▶ Data section
* * * * * * *
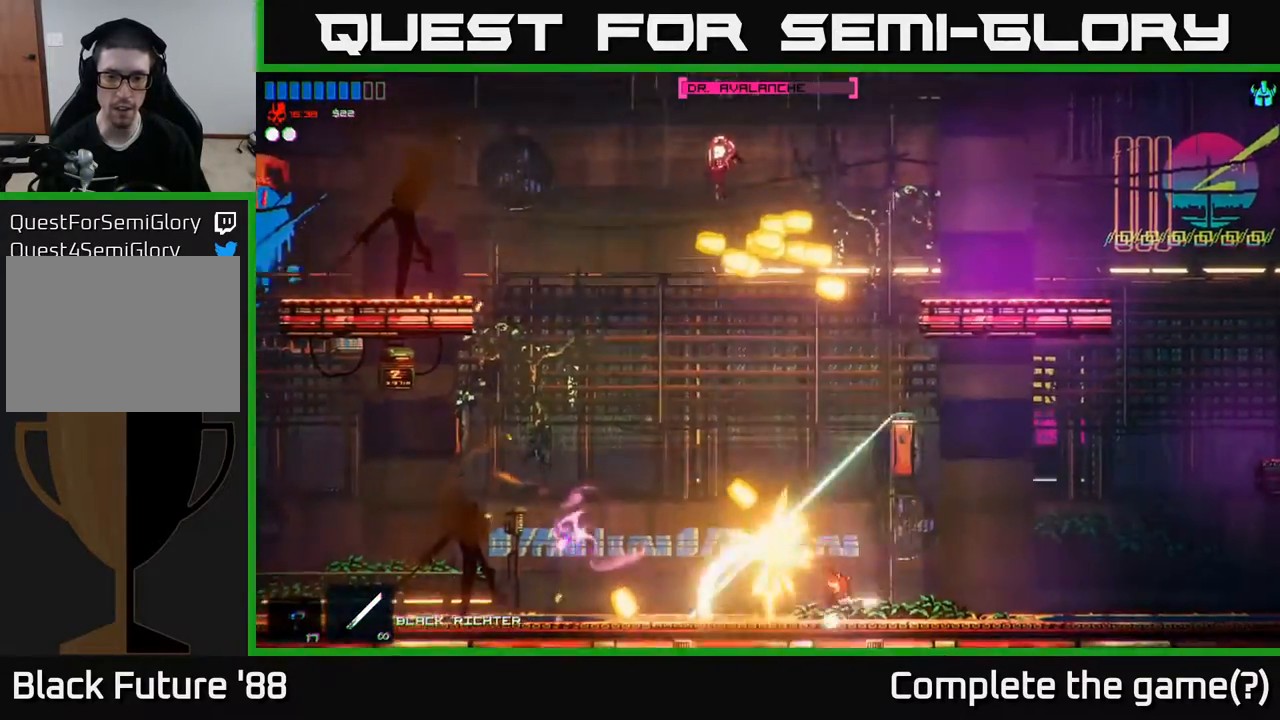
{"buttons": [], "left_stick": "left", "right_stick": "center", "events": [[33, "right_stick", "center"], [67, "left_stick", "center"], [250, "left_stick", "right"], [433, "left_stick", "left"]]}
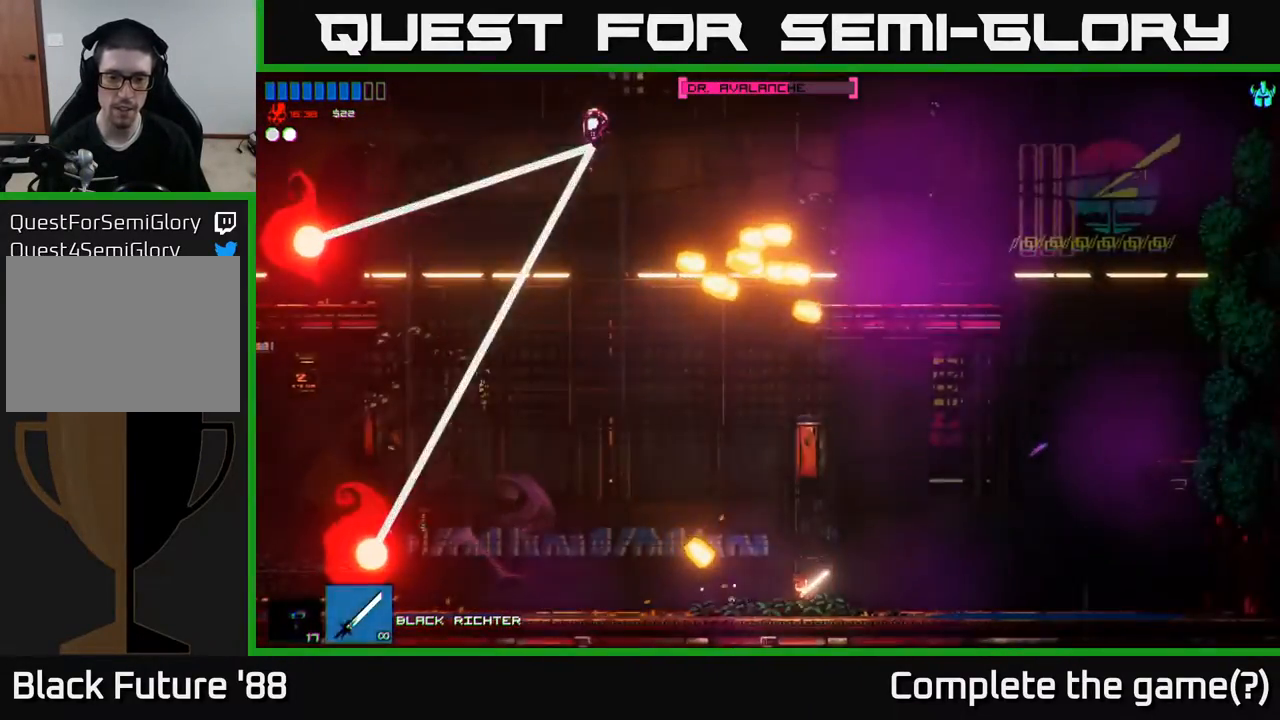
{"buttons": [], "left_stick": "left", "right_stick": "center", "events": [[17, "right_stick", "left"], [67, "left_stick", "right"], [433, "left_stick", "left"], [433, "right_stick", "center"]]}
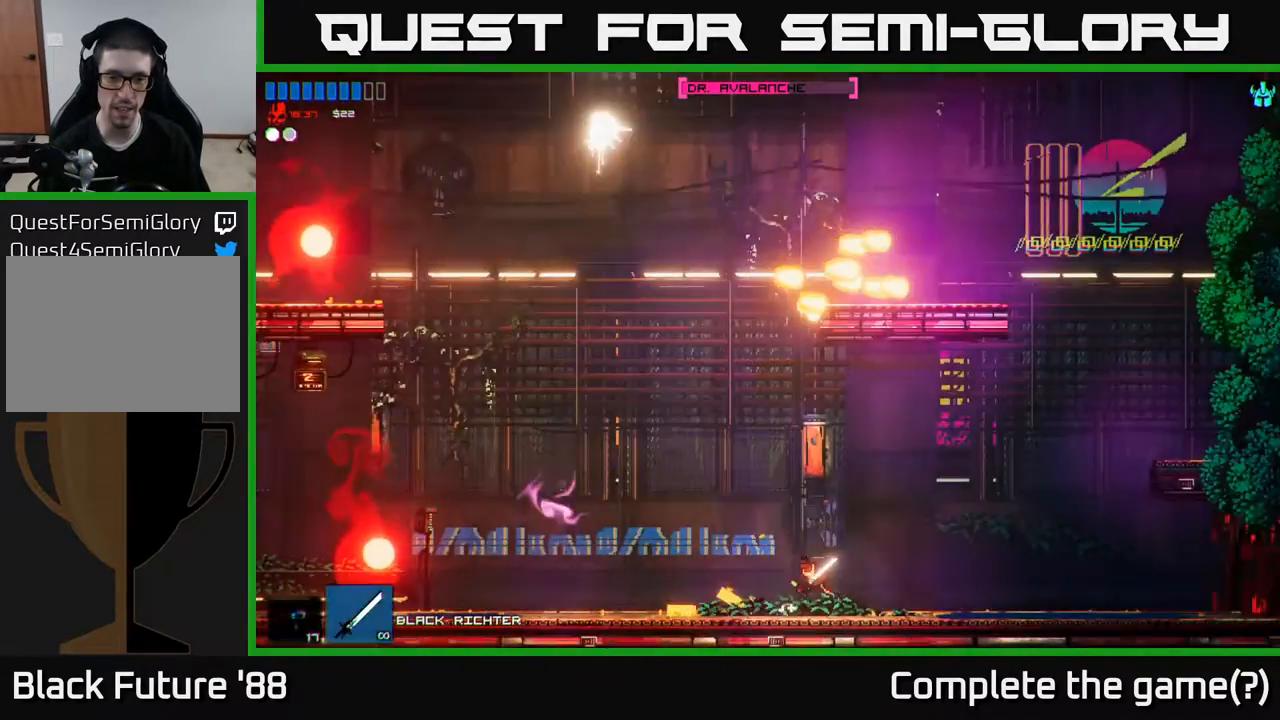
{"buttons": [], "left_stick": "center", "right_stick": "left", "events": [[200, "R2", "down"], [250, "R2", "up"], [383, "right_stick", "left"], [500, "left_stick", "center"]]}
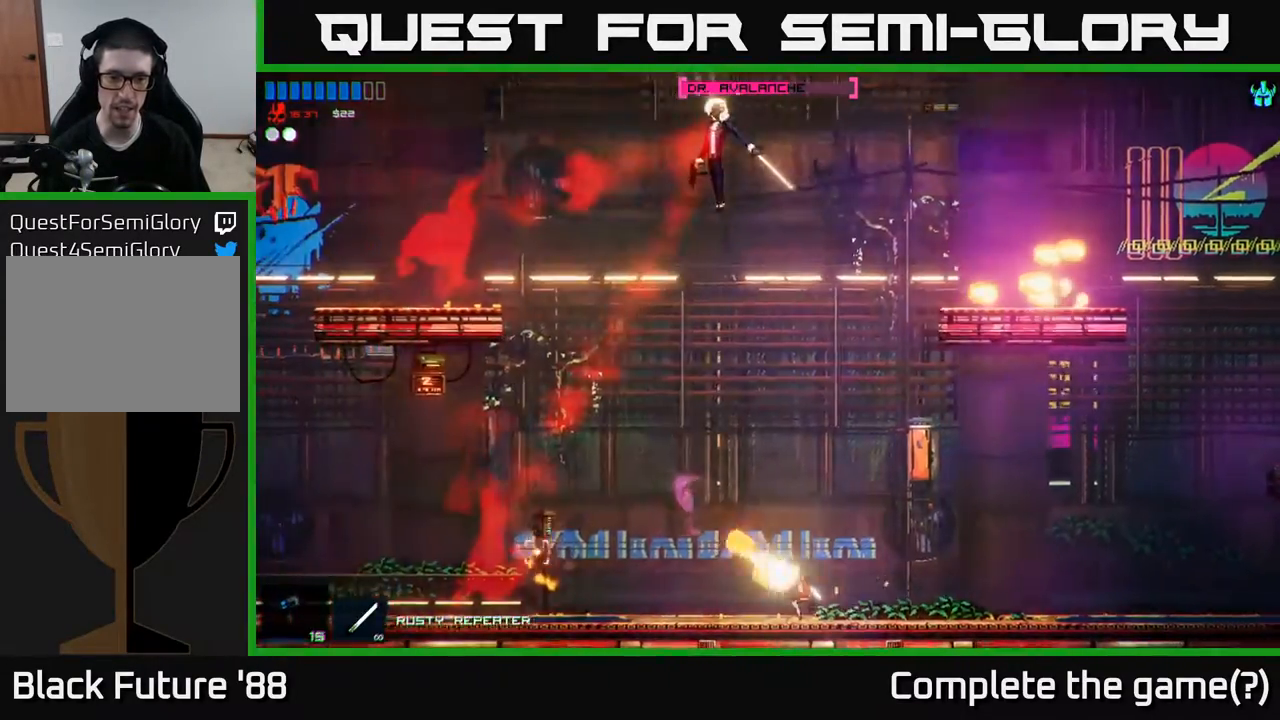
{"buttons": [], "left_stick": "right", "right_stick": "up-left", "events": [[117, "right_stick", "up"], [133, "left_stick", "left"], [283, "left_stick", "center"], [383, "left_stick", "right"], [433, "right_stick", "up-left"]]}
* * * * * * *
Output each line exactly as shown above; no pictures go in the copy.

▶ Output below
{"buttons": [], "left_stick": "left", "right_stick": "center", "events": [[33, "right_stick", "center"], [67, "left_stick", "center"], [250, "left_stick", "right"], [433, "left_stick", "left"]]}
{"buttons": [], "left_stick": "left", "right_stick": "center", "events": [[17, "right_stick", "left"], [67, "left_stick", "right"], [433, "left_stick", "left"], [433, "right_stick", "center"]]}
{"buttons": [], "left_stick": "center", "right_stick": "left", "events": [[200, "R2", "down"], [250, "R2", "up"], [383, "right_stick", "left"], [500, "left_stick", "center"]]}
{"buttons": [], "left_stick": "right", "right_stick": "up-left", "events": [[117, "right_stick", "up"], [133, "left_stick", "left"], [283, "left_stick", "center"], [383, "left_stick", "right"], [433, "right_stick", "up-left"]]}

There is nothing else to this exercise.